Washington, 12 May 1998 (RFE/RL) -- U.S. President Bill Clinton leaves for a trip to Europe today (Tuesday) that his top aides say is a part of his vision to create a peaceful, democratic united Europe for the first time in history.

Clinton is flying to Germany for talks with Chancellor Helmut Kohl and to help celebrate Thursday the 50th anniversary of the Berlin airlift, when America led its allies in flying over a Soviet blockade of the city then isolated in the midst of East Germany.

Clinton will also visit a former East German town -- Eisenach -- on Thursday to speak to workers at a new Open/General Motors automotive plant built there. He will also speak to local citizens in the town square about the future development of areas so recently under a central socialist system.

Clinton flies on to Birmingham, England for the summit of major industrial nations plus Russia in what the U.S. now calls a G-7 summit -- for when the leaders of the U.S., Great Britain, Germany, Japan, Italy, France and Canada talk alone -- and G-8 when Russia joins the group. The G-7 group is only planning one meeting and that is on Friday afternoon before the formal opening of the G-8 summit in the evening.

That lone G-7 summit will focus on proposals to redesign the architecture of the international financial system.

The U.S. had long held out against formally calling the summit group the G-8, but after Great Britain decided to go ahead with the designation, the Clinton administration reluctantly agreed to the G-8 moniker on the formal meetings that include Russia. It insisted, however, that when the more economically powerful and advanced seven met to discuss certain economic issues, it would remain the G-7.

Then the American president heads to London for the semi-annual summit of the U.S. and the European Union (EU) on Monday. Since Britain holds the current EU council presidency, the talks will include Clinton, British Prime Minister Tony Blair and European Commission President Jacques Santer.

White House National Security Advisor Sandy Berger says this trip fits in as a part of the expansion of NATO and the EU and growth of the OSCE (Organization for Security and Cooperation in Europe) process. Berger says Clinton will "discuss the next steps we must take to complete that journey."

In all of his discussions in Germany and Birmingham, Berger says, Clinton will cover the normal range of current international issues -- Bosnia, Kosovo, providing support for Ukraine, Turkey's future, and Iraq and Iran and cooperation on limiting weapons of mass destruction.

He said the President sees this summit as a lead-up to next year's NATO summit in the U.S., when the first central European nations -- Poland, the Czech Republic and Hungary -- will for the first time begin participating in NATO councils.

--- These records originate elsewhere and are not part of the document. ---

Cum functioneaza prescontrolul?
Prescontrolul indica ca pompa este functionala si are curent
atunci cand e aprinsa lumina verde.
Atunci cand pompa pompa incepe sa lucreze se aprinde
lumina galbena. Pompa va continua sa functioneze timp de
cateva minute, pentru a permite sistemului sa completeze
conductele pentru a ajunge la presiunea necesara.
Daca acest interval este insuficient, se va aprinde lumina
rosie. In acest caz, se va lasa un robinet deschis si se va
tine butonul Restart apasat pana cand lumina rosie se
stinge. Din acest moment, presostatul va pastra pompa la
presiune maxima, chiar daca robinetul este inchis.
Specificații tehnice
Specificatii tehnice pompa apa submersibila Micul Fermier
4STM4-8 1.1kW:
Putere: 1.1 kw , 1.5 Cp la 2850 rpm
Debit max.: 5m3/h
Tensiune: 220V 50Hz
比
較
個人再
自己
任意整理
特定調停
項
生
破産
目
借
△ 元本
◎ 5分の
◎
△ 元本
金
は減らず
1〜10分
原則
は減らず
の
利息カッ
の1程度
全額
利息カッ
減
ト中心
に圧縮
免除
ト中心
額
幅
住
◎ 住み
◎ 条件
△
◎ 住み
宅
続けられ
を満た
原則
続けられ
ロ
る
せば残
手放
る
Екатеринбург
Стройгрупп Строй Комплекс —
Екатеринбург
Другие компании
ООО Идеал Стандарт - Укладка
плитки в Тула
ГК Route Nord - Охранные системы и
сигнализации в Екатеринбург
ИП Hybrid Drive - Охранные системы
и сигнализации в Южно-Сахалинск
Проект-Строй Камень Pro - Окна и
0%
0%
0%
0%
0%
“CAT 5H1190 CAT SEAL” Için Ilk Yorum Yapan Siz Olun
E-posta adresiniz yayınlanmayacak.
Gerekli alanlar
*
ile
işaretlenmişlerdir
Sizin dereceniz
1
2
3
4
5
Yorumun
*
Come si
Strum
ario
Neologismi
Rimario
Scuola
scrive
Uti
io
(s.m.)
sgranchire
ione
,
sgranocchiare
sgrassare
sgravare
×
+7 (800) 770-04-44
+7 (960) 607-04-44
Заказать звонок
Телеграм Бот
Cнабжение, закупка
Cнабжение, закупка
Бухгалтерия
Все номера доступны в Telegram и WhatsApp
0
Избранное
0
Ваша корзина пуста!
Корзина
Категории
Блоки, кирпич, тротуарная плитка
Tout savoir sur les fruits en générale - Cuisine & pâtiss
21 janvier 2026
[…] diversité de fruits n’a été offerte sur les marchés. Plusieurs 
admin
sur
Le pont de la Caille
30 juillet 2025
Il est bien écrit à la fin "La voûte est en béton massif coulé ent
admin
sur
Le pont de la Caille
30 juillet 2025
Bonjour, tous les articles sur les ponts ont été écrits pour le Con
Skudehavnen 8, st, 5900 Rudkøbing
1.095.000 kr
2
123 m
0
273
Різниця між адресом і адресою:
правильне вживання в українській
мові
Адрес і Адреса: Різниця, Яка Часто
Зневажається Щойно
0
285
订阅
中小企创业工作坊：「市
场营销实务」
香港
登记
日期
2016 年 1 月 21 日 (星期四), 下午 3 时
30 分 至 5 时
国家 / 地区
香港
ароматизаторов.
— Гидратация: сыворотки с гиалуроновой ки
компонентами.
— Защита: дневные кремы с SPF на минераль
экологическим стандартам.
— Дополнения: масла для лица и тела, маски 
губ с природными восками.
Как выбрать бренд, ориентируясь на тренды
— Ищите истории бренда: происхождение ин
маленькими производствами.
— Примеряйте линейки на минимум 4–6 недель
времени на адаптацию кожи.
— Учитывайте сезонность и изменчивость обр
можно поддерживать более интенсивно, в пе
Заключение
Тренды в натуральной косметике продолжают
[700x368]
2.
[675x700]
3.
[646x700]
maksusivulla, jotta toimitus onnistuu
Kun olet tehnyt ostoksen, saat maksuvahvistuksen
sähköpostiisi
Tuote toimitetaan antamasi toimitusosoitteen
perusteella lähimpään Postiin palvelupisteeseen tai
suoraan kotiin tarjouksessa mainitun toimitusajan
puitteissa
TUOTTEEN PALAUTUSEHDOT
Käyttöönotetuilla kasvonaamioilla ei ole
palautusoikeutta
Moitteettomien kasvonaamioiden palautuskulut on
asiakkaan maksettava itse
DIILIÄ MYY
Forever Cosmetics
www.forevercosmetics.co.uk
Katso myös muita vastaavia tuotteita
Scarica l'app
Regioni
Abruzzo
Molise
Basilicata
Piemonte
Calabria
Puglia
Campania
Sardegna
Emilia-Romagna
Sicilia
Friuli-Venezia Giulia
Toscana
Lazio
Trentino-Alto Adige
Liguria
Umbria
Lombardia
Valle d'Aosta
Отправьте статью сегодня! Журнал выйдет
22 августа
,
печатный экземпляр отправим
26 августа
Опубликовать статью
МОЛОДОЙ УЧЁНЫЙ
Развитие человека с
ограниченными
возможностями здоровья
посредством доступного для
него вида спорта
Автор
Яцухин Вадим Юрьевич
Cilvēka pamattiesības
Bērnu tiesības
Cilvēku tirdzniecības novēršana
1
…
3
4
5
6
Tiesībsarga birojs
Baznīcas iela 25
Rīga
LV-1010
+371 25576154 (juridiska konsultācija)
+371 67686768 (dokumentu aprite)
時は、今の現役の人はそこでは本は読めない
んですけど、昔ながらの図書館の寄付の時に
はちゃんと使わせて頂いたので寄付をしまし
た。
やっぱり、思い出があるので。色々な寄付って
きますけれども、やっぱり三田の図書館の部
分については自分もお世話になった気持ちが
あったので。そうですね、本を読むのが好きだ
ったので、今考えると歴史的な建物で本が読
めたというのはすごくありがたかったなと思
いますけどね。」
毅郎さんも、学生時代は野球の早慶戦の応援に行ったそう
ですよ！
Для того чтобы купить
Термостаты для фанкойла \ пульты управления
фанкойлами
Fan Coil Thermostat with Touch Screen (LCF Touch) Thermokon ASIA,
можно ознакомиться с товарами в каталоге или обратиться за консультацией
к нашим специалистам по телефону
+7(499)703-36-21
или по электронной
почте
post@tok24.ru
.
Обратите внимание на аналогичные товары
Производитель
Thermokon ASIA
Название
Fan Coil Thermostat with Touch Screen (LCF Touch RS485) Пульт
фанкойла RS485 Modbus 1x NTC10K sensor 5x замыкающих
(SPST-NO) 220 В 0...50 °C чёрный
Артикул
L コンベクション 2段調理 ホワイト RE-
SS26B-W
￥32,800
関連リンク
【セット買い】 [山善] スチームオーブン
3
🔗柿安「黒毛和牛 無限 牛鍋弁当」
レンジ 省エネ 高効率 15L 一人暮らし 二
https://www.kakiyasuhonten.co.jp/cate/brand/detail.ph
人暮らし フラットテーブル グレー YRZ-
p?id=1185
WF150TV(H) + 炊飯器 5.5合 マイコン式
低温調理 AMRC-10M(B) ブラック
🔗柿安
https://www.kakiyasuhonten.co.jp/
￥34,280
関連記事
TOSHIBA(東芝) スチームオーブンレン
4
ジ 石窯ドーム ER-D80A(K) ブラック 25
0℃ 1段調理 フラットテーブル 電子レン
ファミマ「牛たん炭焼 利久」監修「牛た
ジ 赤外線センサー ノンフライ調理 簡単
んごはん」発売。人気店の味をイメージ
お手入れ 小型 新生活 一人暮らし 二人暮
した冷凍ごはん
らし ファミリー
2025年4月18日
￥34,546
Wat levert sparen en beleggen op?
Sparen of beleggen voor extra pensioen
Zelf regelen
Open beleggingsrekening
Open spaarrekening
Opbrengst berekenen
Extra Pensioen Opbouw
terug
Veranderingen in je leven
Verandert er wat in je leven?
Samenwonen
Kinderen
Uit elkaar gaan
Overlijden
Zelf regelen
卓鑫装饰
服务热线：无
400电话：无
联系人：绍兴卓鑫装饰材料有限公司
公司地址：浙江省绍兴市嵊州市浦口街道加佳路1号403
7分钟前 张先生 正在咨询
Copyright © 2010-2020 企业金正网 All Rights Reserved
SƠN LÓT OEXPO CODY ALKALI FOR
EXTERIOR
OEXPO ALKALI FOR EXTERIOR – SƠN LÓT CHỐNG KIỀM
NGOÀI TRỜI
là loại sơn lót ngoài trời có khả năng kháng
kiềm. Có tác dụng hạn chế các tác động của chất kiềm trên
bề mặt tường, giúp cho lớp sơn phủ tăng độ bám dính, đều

Clinton and Russian President Boris Yeltsin will have a one-on-one meeting after the Birmingham summit concludes sometime Sunday afternoon.

Berger says the new government Yeltsin appointed recently is "the most reformist" in seven years of Russian democracy and Clinton wants to tell the Russian president that Washington finds the new government "very encouraging."

"Obviously, there are a lot of problems the Russians face in terms of getting their economy growing, attracting investment and getting taxes collected," Berger told reporters at the White House Monday. "But in many ways the events of the last month suggest that President Yeltsin made a gamble and won."

Berger says Clinton will want to hear from Yeltsin about his expectations, plans and priorities for the new government and will reiterated U.S. support for continued economic reform and Russia's further integration into international institutions such as the G-8.

Berger says one of the "great challenges of our generation is to build a new world of democracy and peace out of the rubble of the cold war." He says Clinton's visits to Germany -- once straddling the wall but now united -- to a summit that now includes Russia -- to a summit with a Europe that is undergoing profound change and expanding eastward -- are steps along that path.